Description and Aim
New computational methods in quantum many-body theory
Recently a new generation of continuous-time Quantum Monte Carlo (CT-QMC) methods for numerically exact calculation of complicated fermionic path integrals have been proposed for interacting electrons based on the weak-coupling and strong-coupling perturbation expansion. This methodological breakthrough in the quantum many-body theory stimulate a great progress in the electronic calculations of realistic strongly correlated systems within the dynamical mean-field theory (DMFT) where the solution of effective multiband impurity problem is the main point. The most important achievement of the CT-QMC scheme is related with an opportunity to simulate real systems with arbitrary complex interaction vertex including spin-flip terms and retardation effects. Such progress was impossible with the conventional Hirsch-Fye QMC algorithm based on a time discretization approach.

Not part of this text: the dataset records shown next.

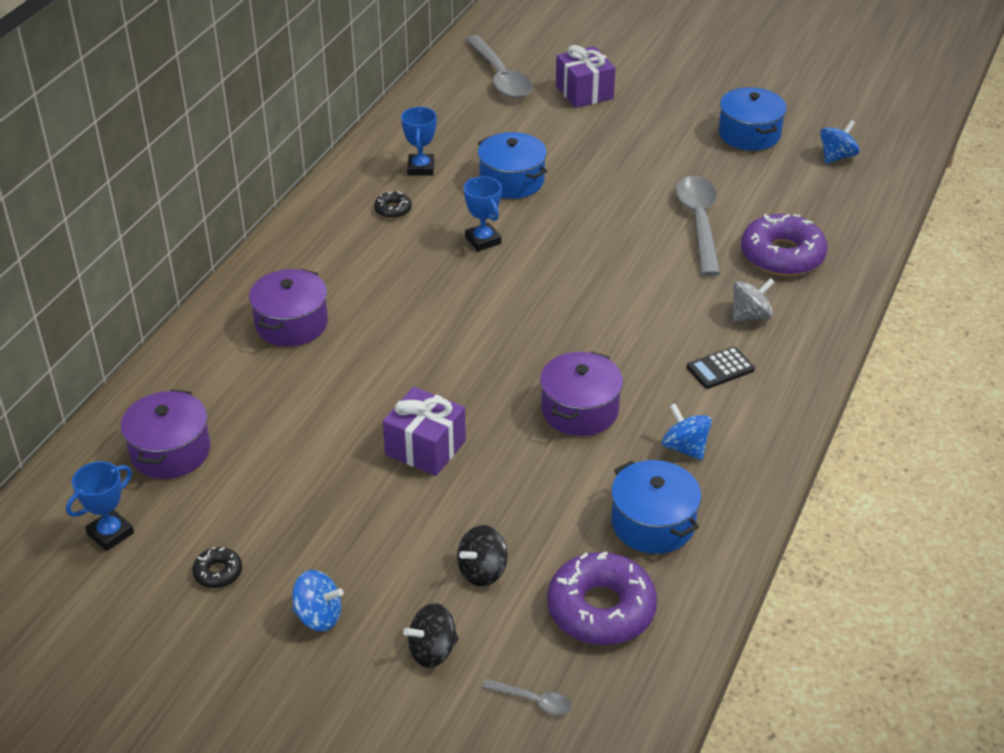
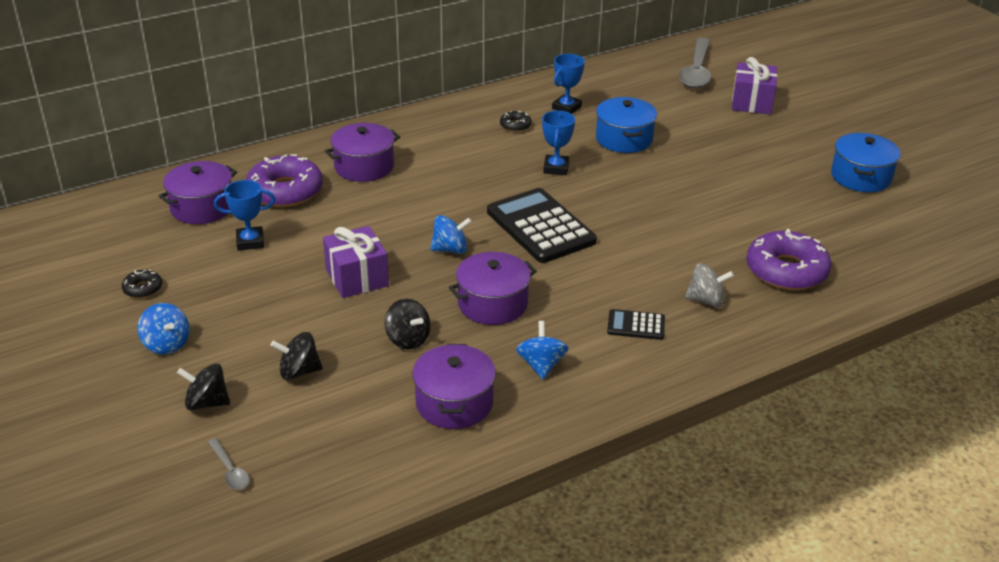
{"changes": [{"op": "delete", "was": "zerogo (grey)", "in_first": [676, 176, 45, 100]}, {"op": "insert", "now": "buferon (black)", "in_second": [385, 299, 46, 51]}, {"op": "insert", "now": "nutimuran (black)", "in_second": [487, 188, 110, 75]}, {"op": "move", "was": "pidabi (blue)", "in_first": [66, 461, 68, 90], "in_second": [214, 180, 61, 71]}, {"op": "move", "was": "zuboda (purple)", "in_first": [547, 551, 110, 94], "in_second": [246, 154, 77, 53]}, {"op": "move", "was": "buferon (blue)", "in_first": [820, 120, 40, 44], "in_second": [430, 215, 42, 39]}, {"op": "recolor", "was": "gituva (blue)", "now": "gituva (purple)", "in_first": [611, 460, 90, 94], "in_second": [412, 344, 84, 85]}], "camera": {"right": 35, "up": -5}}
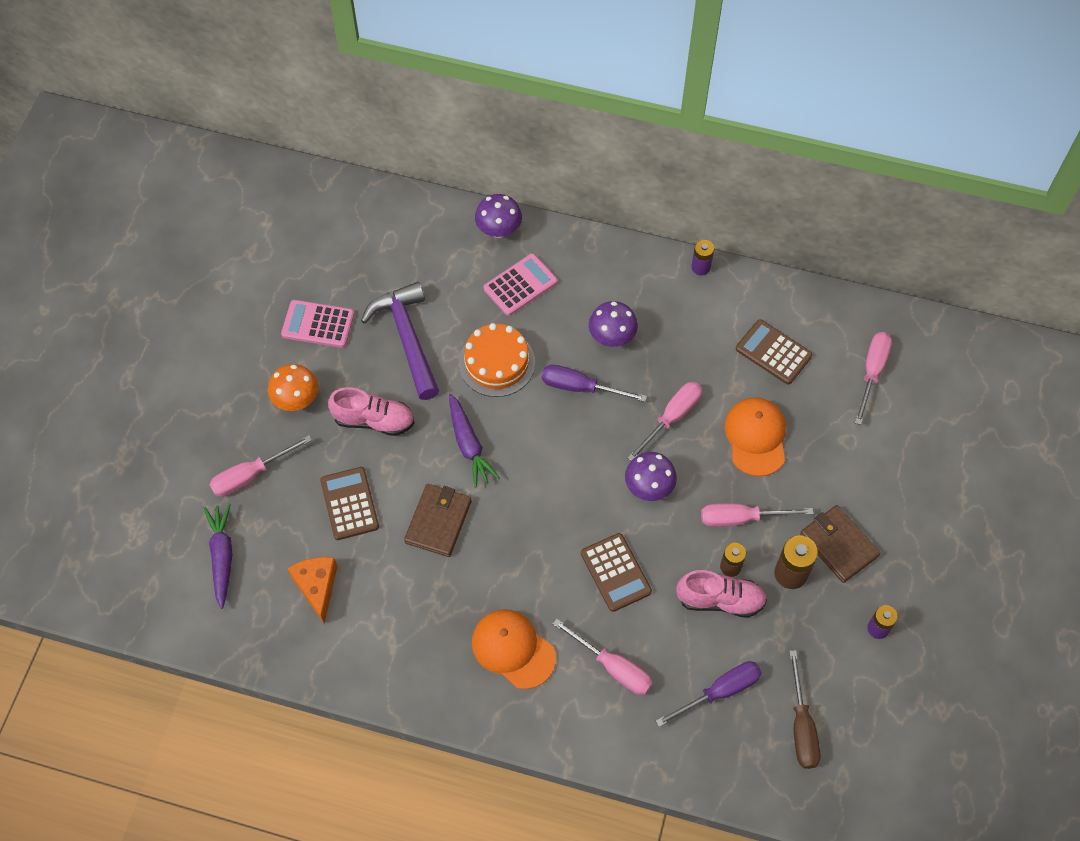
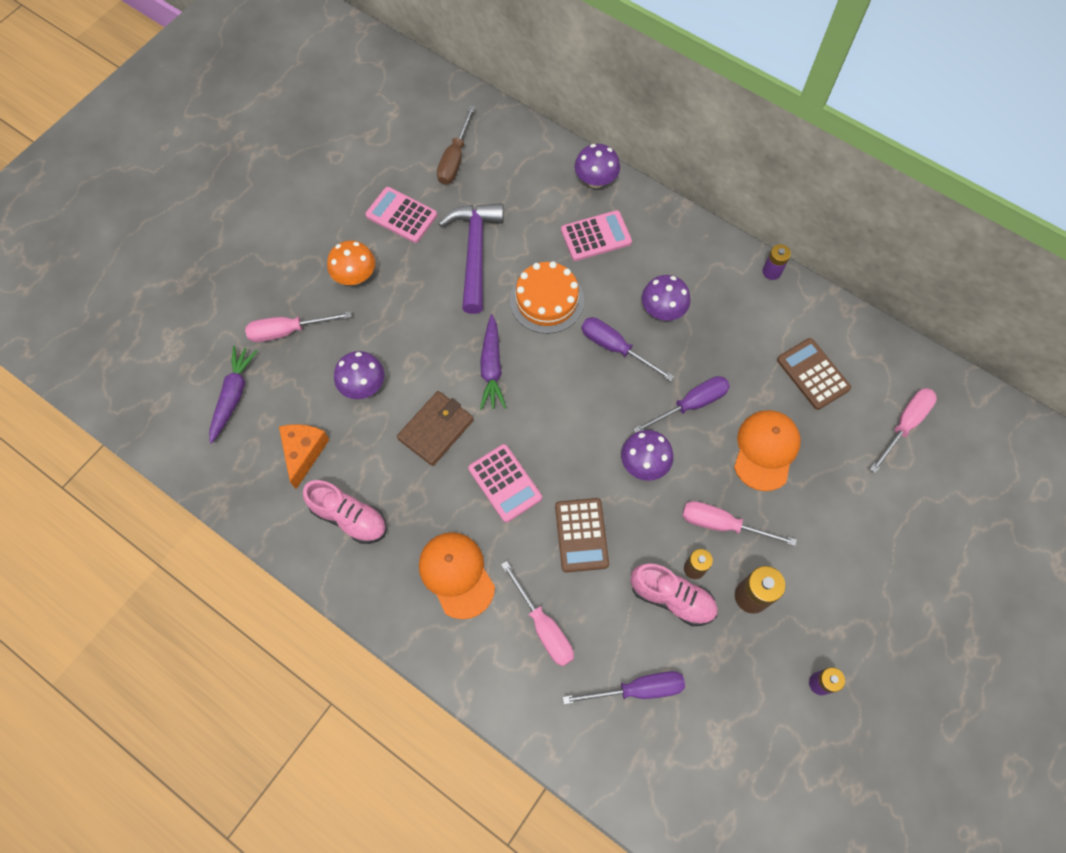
{"changes": [{"op": "delete", "was": "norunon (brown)", "in_first": [800, 505, 81, 78]}, {"op": "insert", "now": "nutimuran (pink)", "in_second": [468, 444, 74, 78]}, {"op": "move", "was": "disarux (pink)", "in_first": [328, 387, 86, 49], "in_second": [303, 480, 84, 64]}, {"op": "move", "was": "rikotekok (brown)", "in_first": [789, 650, 32, 119], "in_second": [437, 105, 38, 79]}, {"op": "replace", "was": "nutimuran (brown)", "now": "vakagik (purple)", "in_first": [320, 467, 59, 73], "in_second": [334, 351, 51, 48]}, {"op": "recolor", "was": "rikotekok (pink)", "now": "rikotekok (purple)", "in_first": [627, 382, 75, 79], "in_second": [633, 376, 97, 57]}], "camera": {"right": 20, "up": 5}}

Such a QMC-revolution makes possible the fast and important developments in the field of strongly correlated materials and results in the recent boom, with numerous applications to a broad circle of many-body problems, such as Kondo problem, cluster DMFT scheme, simulations of magnetic nanosystems on metallic surfaces, multiorbital Mott transition, correlated electron-phonon systems in the Hubbard-Holstein problem, realistic LDA+DMFT calculation for 14-band case of plutonium, heavy-fermion systems, strongly correlated thermoelectric compounds and novel high-temperature superconducting pnictides. The first attempt to combine the new computational scheme with analytical perturbation approach in correlated fermionic models has been presented recently.
It is highly desirable and timely to discuss a possibility to apply this new idea to other computational methods in various quantum many-body problems. This discussion can bring a new progress, for example, in the field of non-equilibrium transport through correlated nanosystems. Moreover, the new developments in the dynamical density matrix renormalization group (DMRG) community related with the methods of matrix and tensor product states can be very helpful in the calculations of two-particle Green’s functions needed for novel diagrammatic expansion around the DMFT solution.
This workshop brings together people from different many-body communities to discuss a possible synergy of the CT-QMC idea with various quantum many-body methods. Moreover we bring the density functional (DFT) electronic structure community to discuss the optimal many-body impurity solver for realistic DMFT calculations. Computational materials sciences are outstanding growth areas of research. In the future an increasingly larger part of our technological development will depend on computer applications, in particular in materials and nano sciences. Ab-initio calculations based on the density functional theory in combination with the dynamical mean-field theory can make a big progress in the field of nanostructures with d- and f-elements which usually means strong electron correlations. Review lectures of experimental situation in physics of strongly unrelated and non equilibrium systems are planned.